Desse jeito, mesmo não chovendo em São Paulo o rio Tietê vai transbordar! São lágrimas de sãopaulinos, palmeirenses e corintianos.
É água que não acaba mais. Só falta a torcida do Santos chorar no domingo. Será?
Por incrível que possa parecer, entre as atividades e profissões, o árbitro é o único que, quanto mais experiente fica, pior apita. Seja no estadual, nacional ou em competições internacionais.
O que os paraguaios Carlos Amarilla e um dos auxiliares fizeram com o Corinthians é muito sério.
Para um árbitro que já foi considerado o melhor do continente americano, seus erros despertam a reflexão: “foram culposos ou dolosos?” Não são erros que só a televisão mostra.
Como ele conseguiu ver a falta de Paulinho no goleiro Orion? Seria uma pré-disposição em anular gol corintiano?
Estaria Amarilla prestando um serviço sujo a mando da Conmebol para que o Corinthians ou um time brasileiro não conquiste o quarto título consecutivo da Libertadores?
O Timão já foi punido exemplarmente pela entidade sulamericana no episódio da morte do torcedor boliviano. Lembram-se?

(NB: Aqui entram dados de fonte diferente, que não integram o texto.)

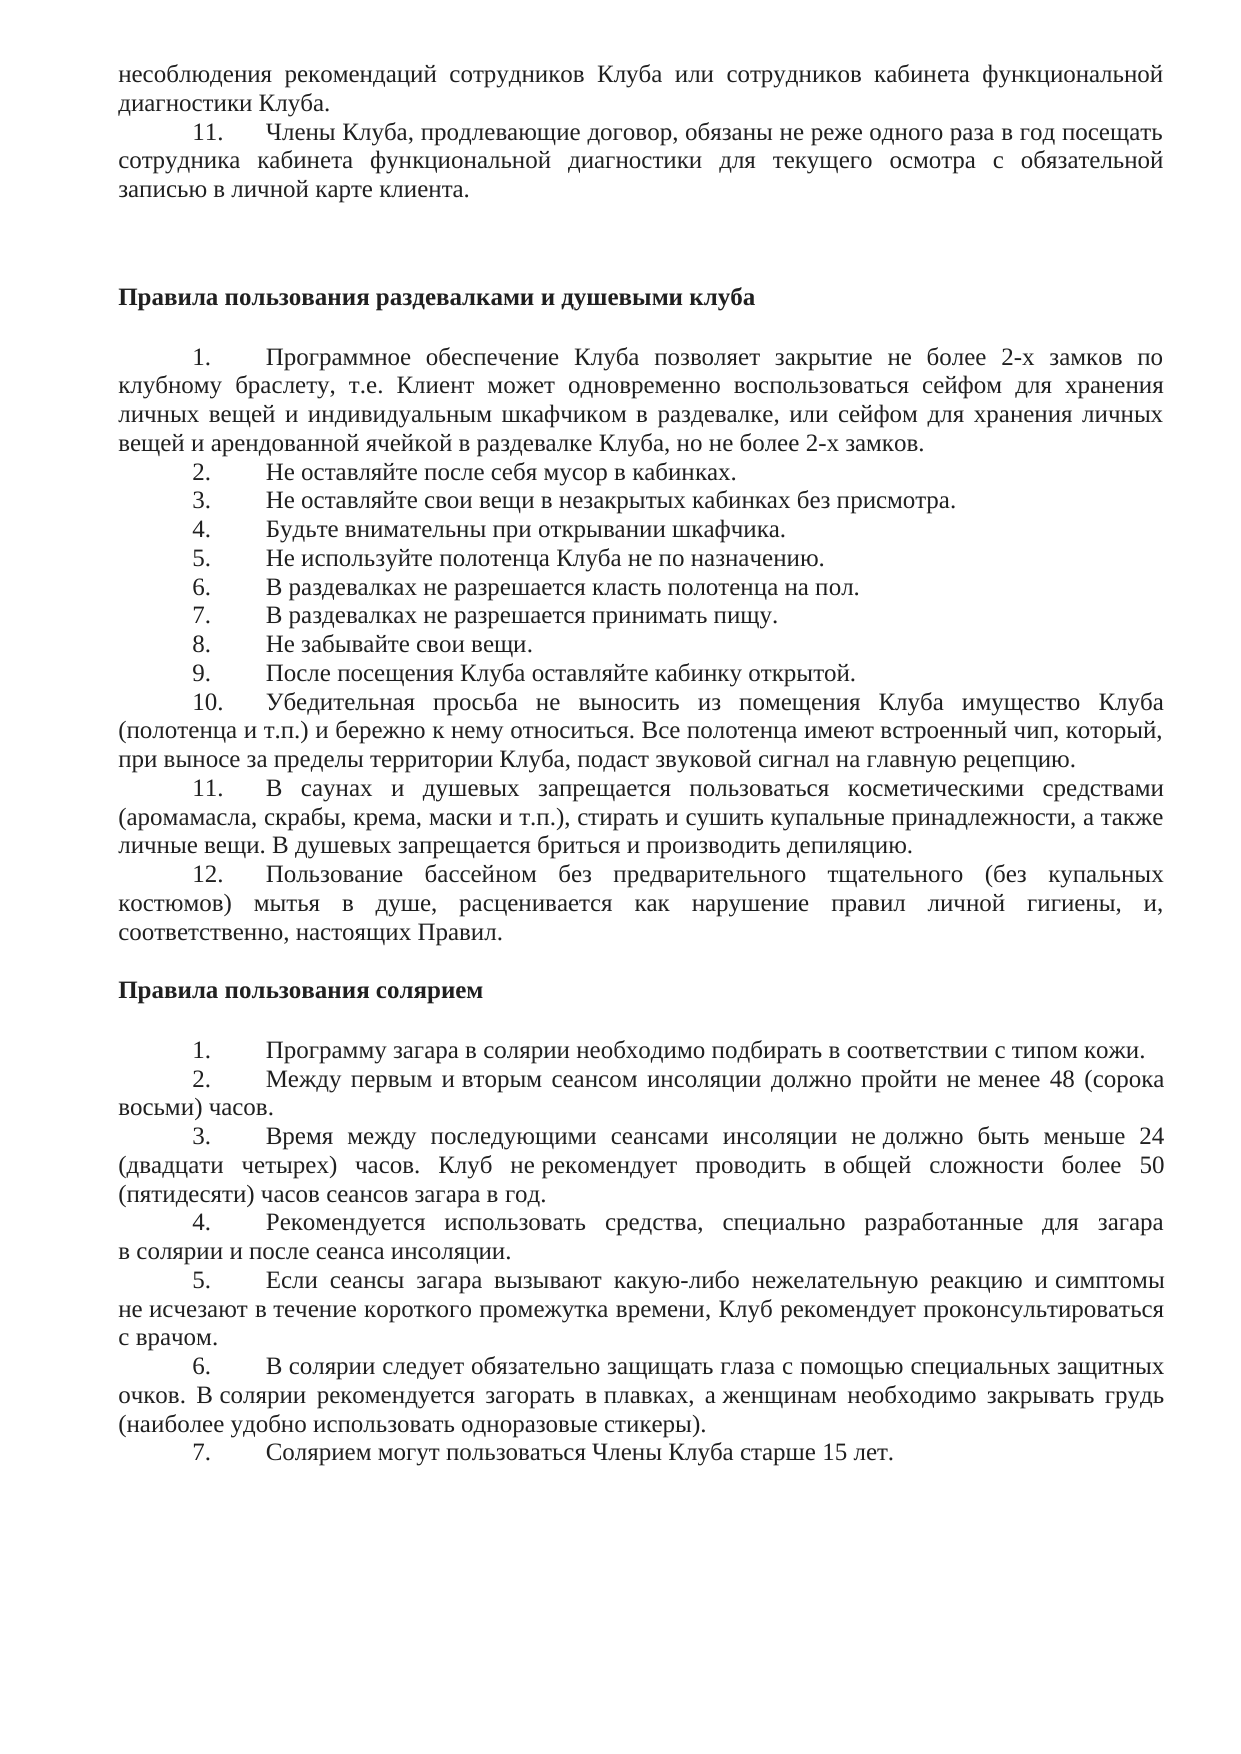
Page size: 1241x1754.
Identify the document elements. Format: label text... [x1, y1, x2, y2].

Claro que o Corinthians não foi eliminado só pelos erros da arbitragem, mas foi impossível superar o Boca Jrs da maneira que se comportaram os paraguaios.
Nervosismo, querendo brigar primeiro para ganhar depois, pressão pela responsabilidade diante do fiel torcedor, não rendendo o futebol esperado, são fatores que também contribuiram para a eliminação.
Mesmo assim, fez um gol validade e desperdiçou grandes oportunidades pelos pés de quem é considerado craque. Né, Pato!
Tudo isso serve para um aprendizado doloroso e de alerta para os demais brasileiros que continuam na disputa.
Cuidado com as forças ocultas nos bastidores. O trio paulista está eliminado e o sonho do bi fica para o ano que vem.
Como irá se comportar emocionalmente os jogadores corintianos contra o Santos. Vão jogar com mais qualidade e vontade? E o Santos vai saber
aproveitar o abatimento moral dos adversários na decisão do Paulistão? Sei não.